In 1927, Leslie and Cantor partnered again and formed The Composing Room, Inc. In the early thirties, Leslie served as the American editor of Gebrauchsgraphik, the German art and design periodical. When the magazine folded he decided to create his own version - PM magazine. With co-editor, Percy Seitlin, the magazine became a collaborative effort in that the typesetting was done at The Composing Room, paper was donated and the presswork was done at a reduced rate.

“That magazine became the means by which I could take care of all the emigres who were flocking here from France, Italy , Germany and even England. My office was turned into a complete bureau for helping the dispossessed, not only financially and morally but wherever possible aiding them to locate jobs." ~ Dr. Leslie, 1981

Dr. Leslie and Percy Seitlin

Percy Seitlin and Dr. Leslie, 1942, co-editors of PM and A-D Magazine. Photo appeared in the final issue of A-D, April/May 1942.

photo: Alfred A. Cohn

Leslie expanded the opportunities of PM in 1936 and created the A-D Gallery. This provided another opportunity for artists to be seen by the inner circles of the advertising and printing world. The name PM was sold in 1940 and the magazine continued under the name A-D magazine. In 1942 publication was stopped as the United States entered World War II.

During the course of its run, the magazine was to feature hundreds of artists and helped to launch and expand the careers of many, including several european emigres. During the war, Dr. Leslie was with the Office of Information Service . In 1949 he travelled to Israel for the first of many annual trips. Throughout the forties and early fifties he was active in the business and as director of The A-D Gallery. In 1958 the gallery was reactivated as Gallery 303 and in 1965 became host to the lecture series "Heritage of the Graphic Arts." The gallery presented over 200 lectures in that series and in 1972 several were collected into a volume called Heritage of the Graphic Arts.
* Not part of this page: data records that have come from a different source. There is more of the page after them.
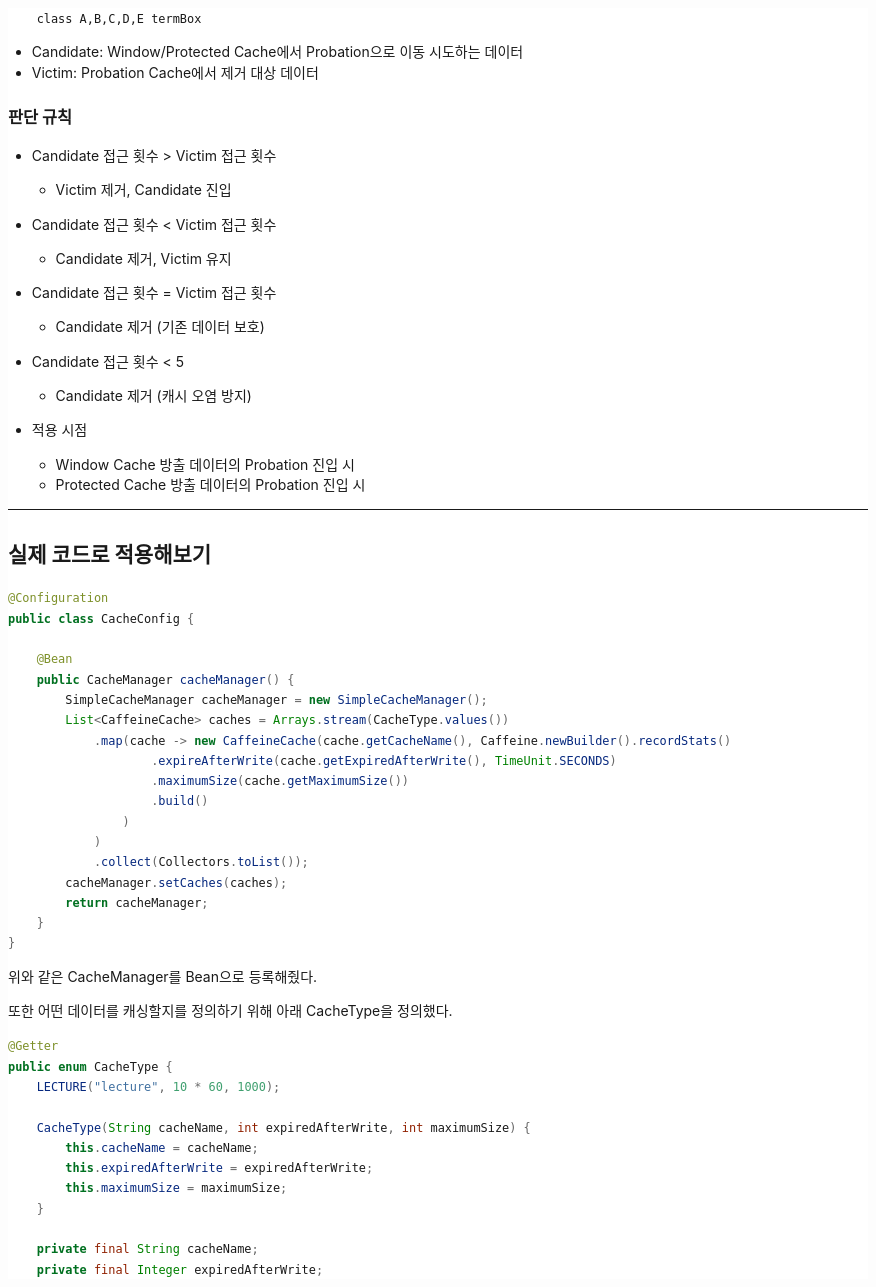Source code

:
 ```mermaid
    class A,B,C,D,E termBox
```

- Candidate: Window/Protected Cache에서 Probation으로 이동 시도하는 데이터
- Victim: Probation Cache에서 제거 대상 데이터

### 판단 규칙

- Candidate 접근 횟수 > Victim 접근 횟수
  - Victim 제거, Candidate 진입

- Candidate 접근 횟수 < Victim 접근 횟수
  - Candidate 제거, Victim 유지

- Candidate 접근 횟수 = Victim 접근 횟수
  - Candidate 제거 (기존 데이터 보호)

- Candidate 접근 횟수 < 5
  - Candidate 제거 (캐시 오염 방지)

- 적용 시점
  - Window Cache 방출 데이터의 Probation 진입 시
  - Protected Cache 방출 데이터의 Probation 진입 시

---

## 실제 코드로 적용해보기

```java
@Configuration
public class CacheConfig {

    @Bean
    public CacheManager cacheManager() {
        SimpleCacheManager cacheManager = new SimpleCacheManager();
        List<CaffeineCache> caches = Arrays.stream(CacheType.values())
            .map(cache -> new CaffeineCache(cache.getCacheName(), Caffeine.newBuilder().recordStats()
                    .expireAfterWrite(cache.getExpiredAfterWrite(), TimeUnit.SECONDS)
                    .maximumSize(cache.getMaximumSize())
                    .build()
                )
            )
            .collect(Collectors.toList());
        cacheManager.setCaches(caches);
        return cacheManager;
    }
}
```

위와 같은 CacheManager를 Bean으로 등록해줬다.

또한 어떤 데이터를 캐싱할지를 정의하기 위해 아래 CacheType을 정의했다.

```java
@Getter
public enum CacheType {
    LECTURE("lecture", 10 * 60, 1000);

    CacheType(String cacheName, int expiredAfterWrite, int maximumSize) {
        this.cacheName = cacheName;
        this.expiredAfterWrite = expiredAfterWrite;
        this.maximumSize = maximumSize;
    }

    private final String cacheName;
    private final Integer expiredAfterWrite;
```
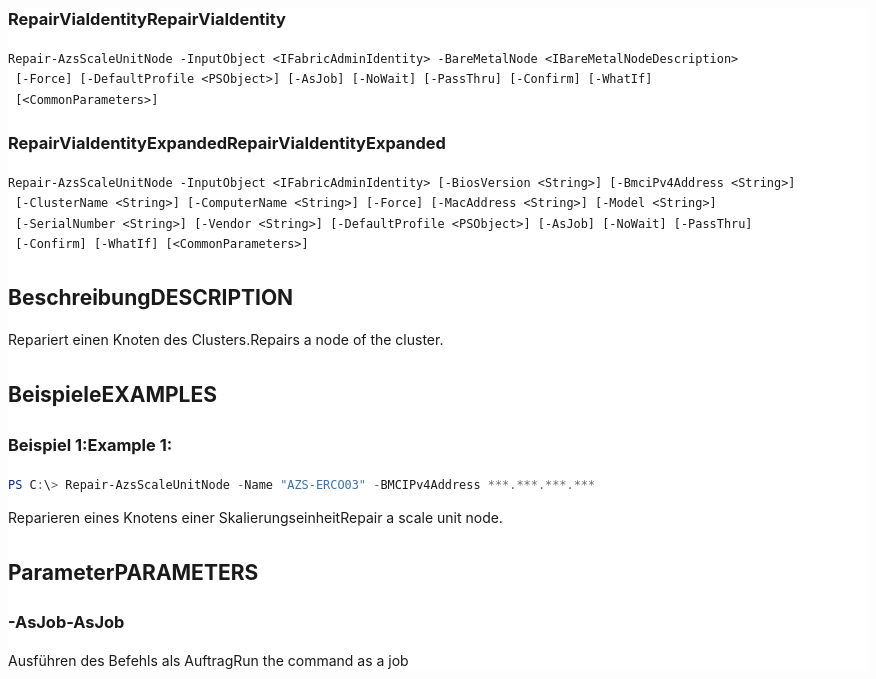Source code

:### <span data-ttu-id="9d36f-107">RepairViaIdentity</span><span class="sxs-lookup"><span data-stu-id="9d36f-107">RepairViaIdentity</span></span>
```
Repair-AzsScaleUnitNode -InputObject <IFabricAdminIdentity> -BareMetalNode <IBareMetalNodeDescription>
 [-Force] [-DefaultProfile <PSObject>] [-AsJob] [-NoWait] [-PassThru] [-Confirm] [-WhatIf]
 [<CommonParameters>]
```

### <span data-ttu-id="9d36f-108">RepairViaIdentityExpanded</span><span class="sxs-lookup"><span data-stu-id="9d36f-108">RepairViaIdentityExpanded</span></span>
```
Repair-AzsScaleUnitNode -InputObject <IFabricAdminIdentity> [-BiosVersion <String>] [-BmciPv4Address <String>]
 [-ClusterName <String>] [-ComputerName <String>] [-Force] [-MacAddress <String>] [-Model <String>]
 [-SerialNumber <String>] [-Vendor <String>] [-DefaultProfile <PSObject>] [-AsJob] [-NoWait] [-PassThru]
 [-Confirm] [-WhatIf] [<CommonParameters>]
```

## <span data-ttu-id="9d36f-109">Beschreibung</span><span class="sxs-lookup"><span data-stu-id="9d36f-109">DESCRIPTION</span></span>
<span data-ttu-id="9d36f-110">Repariert einen Knoten des Clusters.</span><span class="sxs-lookup"><span data-stu-id="9d36f-110">Repairs a node of the cluster.</span></span>

## <span data-ttu-id="9d36f-111">Beispiele</span><span class="sxs-lookup"><span data-stu-id="9d36f-111">EXAMPLES</span></span>

### <span data-ttu-id="9d36f-112">Beispiel 1:</span><span class="sxs-lookup"><span data-stu-id="9d36f-112">Example 1:</span></span>
```powershell
PS C:\> Repair-AzsScaleUnitNode -Name "AZS-ERCO03" -BMCIPv4Address ***.***.***.***

```

<span data-ttu-id="9d36f-113">Reparieren eines Knotens einer Skalierungseinheit</span><span class="sxs-lookup"><span data-stu-id="9d36f-113">Repair a scale unit node.</span></span>


## <span data-ttu-id="9d36f-114">Parameter</span><span class="sxs-lookup"><span data-stu-id="9d36f-114">PARAMETERS</span></span>

### <span data-ttu-id="9d36f-115">-AsJob</span><span class="sxs-lookup"><span data-stu-id="9d36f-115">-AsJob</span></span>
<span data-ttu-id="9d36f-116">Ausführen des Befehls als Auftrag</span><span class="sxs-lookup"><span data-stu-id="9d36f-116">Run the command as a job</span></span>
"Over the many years Robert Leslie has fully demonstrated his unselfish devotion and enthusiasm in the encouragement of good taste and craftsmanship in creative typography. Both in The Composing Room, with his late associate, Sol Cantor, and his Gallery 303, he has been an ardent mentor in graphic arts education." ~ Richard Ellis

In 1965 Sol Cantor died, thus ending a 40 year partnership. In 1969 Dr. Leslie retired as president of The Composing Room and was awarded the AIGA medal. In 1971 he worked extensively to help set up Uncle Bob's Paper Mill in Israel and in 1973 he received the Goudy award from RIT.

Dr. Leslie's entire career is marked by his drive to help, educate and mentor those around him. The Leslie's had no children of their own but Dr. Leslie, was known to hundreds as Uncle Bob, an endearment he encouraged. His success as a people person comes from his motto "to serve." In 1986, in an interview in American Way magazine he summed up his philosophy of life.

“If you're getting an income from a pension or social security, you can't sit...at home, it's no good. You have to give of yourself. When you give of yourself there's no question of retirement because you are making a contribution, mental, physical, in some way. My whole existence depends on my contribution."  ~ Dr. Leslie, 1986

Dr. Robert L. Leslie died April 1, 1987.

Dr. Leslie illustration

*Over the years, as I have been researching more about Dr. Leslie's life for a biography, I have learned that some of these dates and the information about his earliest years are in conflict with recently uncovered facts. Specifically, regarding his time in medical school, the conferment of his degree, as well as the dates he often relayed about his marriage to Dr. Greenberg. Leslie often said that they married in 1918, but marriage records show they were married in 1921.